Let the radius of the inscribed circle be r cm.
Given:

Area of the circle $=154 \mathrm{~cm}^{2}$

We know

Area of the circle $=\pi r^{2}$

$\Rightarrow 154=\frac{22}{7} r^{2}$

$\Rightarrow \frac{154 \times 7}{22}=r^{2}$

$\Rightarrow r^{2}=49$

$\Rightarrow r=7$

In a triangle, the centre of the inscribed circle is the point of intersection of the medians and altitudes of the triangle.
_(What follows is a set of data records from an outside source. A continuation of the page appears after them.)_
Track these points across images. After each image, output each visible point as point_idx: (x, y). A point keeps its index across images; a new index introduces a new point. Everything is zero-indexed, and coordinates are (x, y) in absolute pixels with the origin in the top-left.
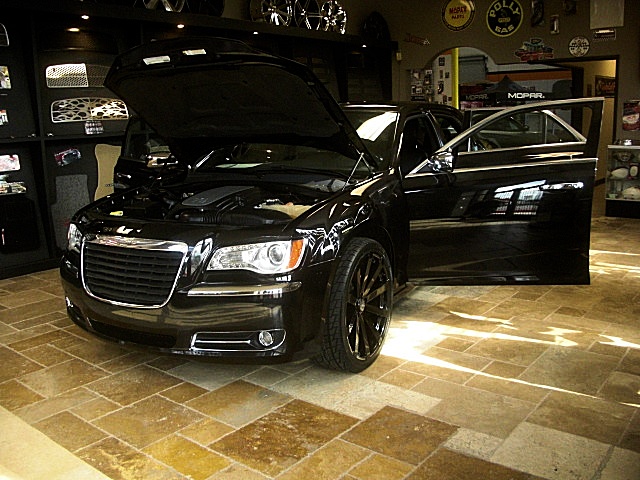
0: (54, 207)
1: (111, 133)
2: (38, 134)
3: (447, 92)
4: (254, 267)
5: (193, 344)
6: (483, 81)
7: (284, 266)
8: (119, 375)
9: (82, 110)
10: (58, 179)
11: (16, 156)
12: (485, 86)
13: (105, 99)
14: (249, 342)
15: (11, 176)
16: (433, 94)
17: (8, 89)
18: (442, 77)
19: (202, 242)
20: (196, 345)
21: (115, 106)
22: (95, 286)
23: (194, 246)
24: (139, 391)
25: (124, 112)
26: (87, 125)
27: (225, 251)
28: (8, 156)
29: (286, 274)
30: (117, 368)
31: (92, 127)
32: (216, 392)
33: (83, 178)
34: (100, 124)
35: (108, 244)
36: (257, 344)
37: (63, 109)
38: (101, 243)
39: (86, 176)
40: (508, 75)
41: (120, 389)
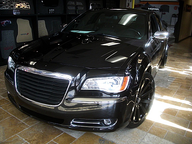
1: (23, 14)
8: (32, 127)
9: (12, 5)
10: (2, 32)
12: (140, 5)
13: (21, 1)
14: (99, 123)
18: (129, 1)
20: (73, 123)
21: (25, 4)
24: (43, 138)
25: (28, 7)
26: (14, 11)
30: (31, 122)
31: (16, 12)
32: (80, 139)
33: (12, 32)
34: (19, 11)
35: (25, 71)
36: (103, 124)
37: (4, 4)
38: (23, 70)
39: (13, 31)
40: (148, 2)
41: (34, 137)
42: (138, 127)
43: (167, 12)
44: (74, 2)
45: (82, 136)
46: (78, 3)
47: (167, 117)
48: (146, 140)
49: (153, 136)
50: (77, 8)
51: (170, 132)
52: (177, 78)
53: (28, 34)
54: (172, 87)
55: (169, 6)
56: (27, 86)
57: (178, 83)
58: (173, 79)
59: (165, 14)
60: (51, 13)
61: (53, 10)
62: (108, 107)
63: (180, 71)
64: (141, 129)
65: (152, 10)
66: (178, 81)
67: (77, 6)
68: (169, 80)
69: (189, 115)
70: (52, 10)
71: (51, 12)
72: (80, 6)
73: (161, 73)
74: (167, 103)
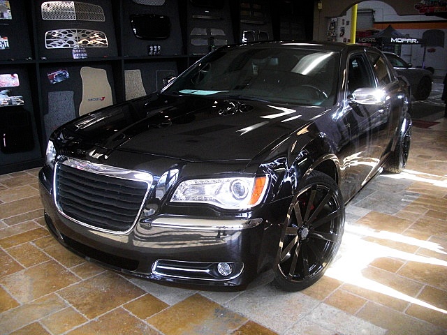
0: (47, 117)
1: (94, 59)
2: (34, 58)
3: (347, 36)
4: (217, 201)
5: (154, 269)
6: (372, 29)
7: (246, 204)
8: (87, 280)
9: (70, 39)
10: (51, 94)
11: (16, 75)
12: (373, 32)
13: (89, 31)
14: (207, 271)
15: (11, 91)
16: (336, 37)
17: (9, 20)
18: (343, 24)
19: (167, 173)
20: (158, 270)
21: (98, 36)
22: (65, 205)
23: (160, 176)
24: (105, 301)
25: (105, 42)
26: (74, 51)
27: (190, 183)
28: (10, 75)
29: (247, 211)
30: (87, 273)
31: (79, 53)
32: (176, 307)
33: (70, 94)
34: (84, 51)
35: (78, 167)
36: (215, 273)
37: (55, 38)
38: (72, 166)
39: (72, 93)
40: (392, 25)
41: (87, 298)
42: (304, 291)
43: (440, 46)
44: (205, 30)
45: (183, 301)
46: (214, 32)
47: (375, 273)
48: (313, 316)
49: (333, 308)
50: (213, 42)
51: (372, 303)
52: (423, 196)
53: (103, 98)
54: (406, 213)
55: (443, 33)
56: (73, 195)
57: (425, 205)
58: (415, 197)
59: (433, 51)
60: (153, 55)
61: (157, 48)
62: (231, 241)
63: (438, 179)
64: (309, 295)
65: (401, 43)
66: (426, 201)
67: (213, 38)
68: (405, 198)
69: (427, 272)
70: (155, 47)
71: (153, 51)
72: (218, 37)
73: (390, 184)
74: (386, 245)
The centroid divides the median of a triangle in the ratio 2:1.
Here,
AO:OD = 2:1  

Now,
Let the altitude be h cm.
We have:

$\angle A D B=90^{\circ}$

$O D=\frac{1}{3} A D$

$O D=\frac{h}{3}$

$\Rightarrow h=3 r$

$\Rightarrow h=21$

Let each side of the triangle be a cm.

In the right - angled $\triangle \mathrm{ADB}$, we have :

$A B^{2}=A D^{2}+D B^{2}$

$a^{2}=h^{2}+\left(\frac{a}{2}\right)^{2}$

$4 a^{2}=4 h^{2}+a^{2}$

$3 a^{2}=4 h^{2}$

$a^{2}=\frac{4 h^{2}}{3}$

$a=\frac{2 h}{\sqrt{3}}$

$a=\frac{42}{\sqrt{3}}$

∴ Perimeter of the triangle = 3a

$=3 \times \frac{42}{\sqrt{3}}$

$=\sqrt{3} \times 42$

$=72.66 \mathrm{~cm}$